CONSIGNA 1: Transcribe literalmente el fragmento del texto sobre el miedo que empieza en las palabras "Por tanto, la" y termina después de "ilusión cerebral (psíquica)".
CONSIGNA 2: Del listado, pasa a una tabla Markdown con las columnas «Nº» y «Línea» las líneas que van desde la que contiene "USD pro Artikel" hasta la que contiene "Alle Bestellungen werden", ambas incluidas. Omite las líneas en blanco.
----- TEXTO DE ESTUDIO -----
Por tanto, la respuesta
a la inicial cuestión planteada sobre por qué encontramos placer en asuntos no
placenteros, podría tener una sencilla solución: nos acercamos a lo temido, a
lo horroroso, a lo que nos duele algo, para tomar el control, o al menos lograr una ilusión cerebral (psíquica)
de que lo hacemos, frente a una realidad llena de incertidumbre y que nos
desahucia a lo desconocido. Es un hecho que experimentar miedo ante lo desconocido,
en ciertos contextos es sano, nos protege de peligros al tiempo que encontramos
la distancia que nos permite analizarlos. Hay contextos hostiles, pero también
contextos demasiado plácidos. El miedo puede invocar nuestro coraje y puede
prepararnos también para situaciones que, a no ser por él, nunca hubieran sido
provechosas: “aprender de los errores”, como es conocido, es un buen método
educativo.
Por ejemplo, se sabe que el ser humano se siente inclinado
a recrear escenas pavorosas con el fin de ganar cierto control sobre el origen
de esos miedos y hacer más manejables las fobias y de esa manera nuestras
vidas. “Miedo para todos”, pero a la
manera de Aristóteles, en su justa medida. De esa manera el miedo puede ser una
energía útil: podemos aprovecharnos del miedo, del mismo modo que hace él de
nosotros. Nada de esto es nuevo, muchos relatos y mitos milenarios ya
suministraban buenas dosis de emociones e inyecciones de placer y terror, y a
la vez apaciguaban “catárticamente” dichas sensaciones.
----- MATERIAL APORTADO -----
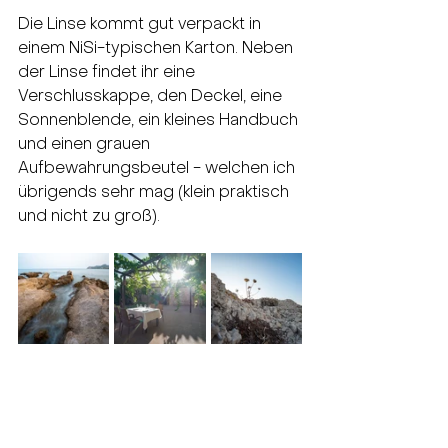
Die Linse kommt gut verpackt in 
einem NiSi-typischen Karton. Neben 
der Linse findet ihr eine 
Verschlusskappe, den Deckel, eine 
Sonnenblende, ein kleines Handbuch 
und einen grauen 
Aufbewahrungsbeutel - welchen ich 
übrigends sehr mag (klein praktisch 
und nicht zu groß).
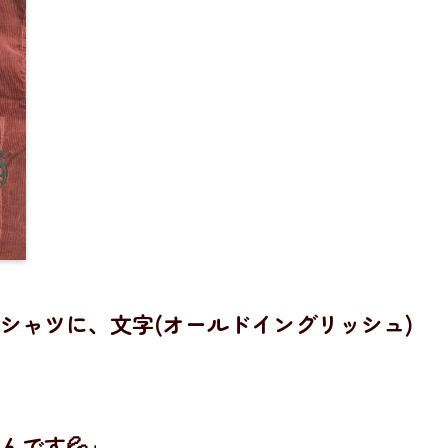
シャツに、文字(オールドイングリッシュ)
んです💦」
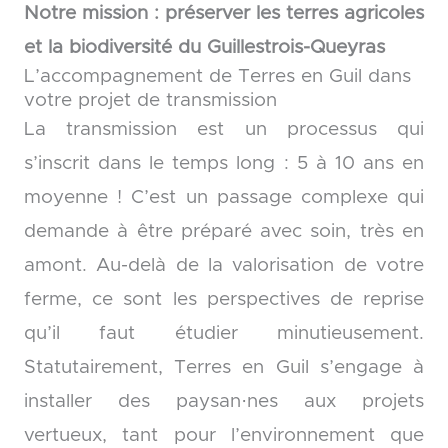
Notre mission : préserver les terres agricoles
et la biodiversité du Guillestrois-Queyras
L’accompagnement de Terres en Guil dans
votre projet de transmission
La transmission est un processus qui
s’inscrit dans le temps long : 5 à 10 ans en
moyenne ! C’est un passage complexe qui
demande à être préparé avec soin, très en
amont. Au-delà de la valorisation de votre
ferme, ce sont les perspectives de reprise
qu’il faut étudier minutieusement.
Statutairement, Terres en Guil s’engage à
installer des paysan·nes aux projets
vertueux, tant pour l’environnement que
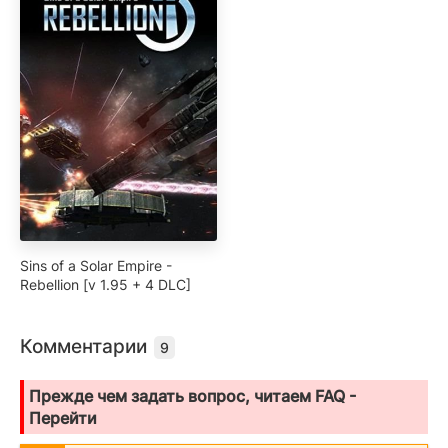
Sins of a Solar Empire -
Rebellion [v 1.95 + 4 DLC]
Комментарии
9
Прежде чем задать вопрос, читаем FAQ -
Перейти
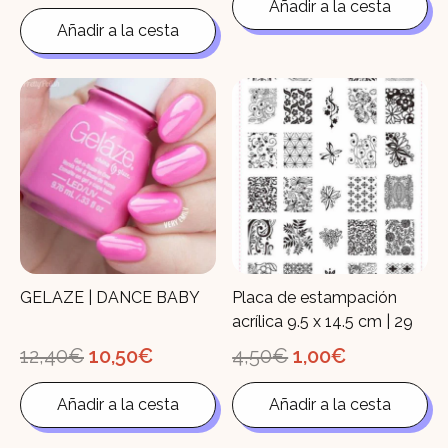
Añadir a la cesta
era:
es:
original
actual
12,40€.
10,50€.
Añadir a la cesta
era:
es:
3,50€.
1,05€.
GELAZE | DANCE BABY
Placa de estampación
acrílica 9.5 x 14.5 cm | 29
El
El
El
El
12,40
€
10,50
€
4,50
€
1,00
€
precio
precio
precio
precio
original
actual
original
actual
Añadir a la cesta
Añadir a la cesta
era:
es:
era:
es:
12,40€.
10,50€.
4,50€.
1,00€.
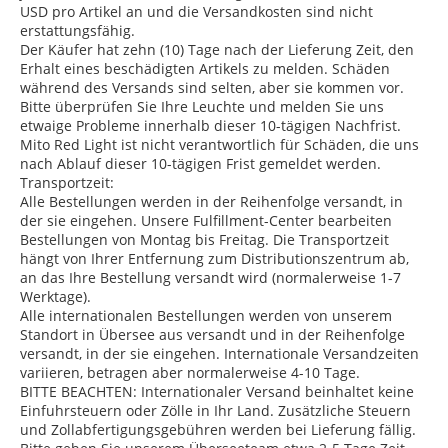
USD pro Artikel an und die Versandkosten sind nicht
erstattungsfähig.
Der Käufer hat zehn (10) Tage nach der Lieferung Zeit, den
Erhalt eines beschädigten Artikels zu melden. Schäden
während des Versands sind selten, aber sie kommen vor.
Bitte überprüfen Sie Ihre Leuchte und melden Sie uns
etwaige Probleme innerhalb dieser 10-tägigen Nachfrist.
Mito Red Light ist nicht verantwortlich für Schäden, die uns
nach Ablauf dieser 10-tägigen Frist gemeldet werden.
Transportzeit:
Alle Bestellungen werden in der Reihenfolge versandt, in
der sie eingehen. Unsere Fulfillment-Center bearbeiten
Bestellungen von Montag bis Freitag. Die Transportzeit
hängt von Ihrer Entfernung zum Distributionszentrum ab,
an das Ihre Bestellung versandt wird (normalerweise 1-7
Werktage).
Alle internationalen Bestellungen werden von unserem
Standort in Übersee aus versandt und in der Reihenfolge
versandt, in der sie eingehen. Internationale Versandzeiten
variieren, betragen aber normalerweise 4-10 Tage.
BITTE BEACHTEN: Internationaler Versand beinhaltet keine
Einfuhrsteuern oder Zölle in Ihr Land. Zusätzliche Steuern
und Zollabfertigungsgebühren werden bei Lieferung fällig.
-----
RESULTADO 1:
Por tanto, la respuesta
a la inicial cuestión planteada sobre por qué encontramos placer en asuntos no
placenteros, podría tener una sencilla solución: nos acercamos a lo temido, a
lo horroroso, a lo que nos duele algo, para tomar el control, o al menos lograr una ilusión cerebral (psíquica)

RESULTADO 2:
| Nº | Línea |
|---|---|
| 1 | USD pro Artikel an und die Versandkosten sind nicht |
| 2 | erstattungsfähig. |
| 3 | Der Käufer hat zehn (10) Tage nach der Lieferung Zeit, den |
| 4 | Erhalt eines beschädigten Artikels zu melden. Schäden |
| 5 | während des Versands sind selten, aber sie kommen vor. |
| 6 | Bitte überprüfen Sie Ihre Leuchte und melden Sie uns |
| 7 | etwaige Probleme innerhalb dieser 10-tägigen Nachfrist. |
| 8 | Mito Red Light ist nicht verantwortlich für Schäden, die uns |
| 9 | nach Ablauf dieser 10-tägigen Frist gemeldet werden. |
| 10 | Transportzeit: |
| 11 | Alle Bestellungen werden in der Reihenfolge versandt, in |